An infinite army of ants is marching on an infinite 2-D plane. Since ants are disciplined, here’s how they march: each ant chooses exactly one x coordinate and moves along it in positive y direction, starting from (x, 0). There exists exactly one ant for each x coordinate on that plane and hence there are infinite ants!

There are N horizontal barriers lying on this plane. The ith barrier is defined by (xi, yi) and di, which means that the barrier is blocking all ants which want to pass through points lying on line segment connecting (xi, yi) and (xi + di, yi). Once an ant encounters a barrier, it stops moving.

Given all the barriers, your task is to find the total number of ants, that will be ever blocked at some point in their march.

INPUT

The first line contains an integer N which denotes the number of barriers. Next N lines follow, each contains 3 space separated integers, “xi yi di” as explained in problem statement above.

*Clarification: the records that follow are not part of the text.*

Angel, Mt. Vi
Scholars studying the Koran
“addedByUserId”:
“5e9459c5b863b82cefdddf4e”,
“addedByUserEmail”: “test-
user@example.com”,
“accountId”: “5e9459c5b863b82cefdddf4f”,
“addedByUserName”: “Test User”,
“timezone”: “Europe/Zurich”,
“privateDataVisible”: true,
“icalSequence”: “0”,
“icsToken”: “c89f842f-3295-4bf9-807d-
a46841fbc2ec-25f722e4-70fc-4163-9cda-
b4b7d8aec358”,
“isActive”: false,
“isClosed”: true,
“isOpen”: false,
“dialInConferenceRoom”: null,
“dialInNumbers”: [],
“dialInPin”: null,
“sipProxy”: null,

Note: The barriers in the input may overlap.

OUTPUT

Output a single integer, the number of ants that will be ever blocked at some point in their march.

CONSTRAINTS

1<= N <= 10^5

1 <= xi, yi, di <= 10^9**Test Case 1**

**Input (stdin)**2

1 1 4

7 3 5

**Expected Output**11**Test Case 2**

**Input (stdin)**6

6 9 5

8 10 8

3 6 4

8 3 6

3 3 8

4 2 4

**Expected Output**14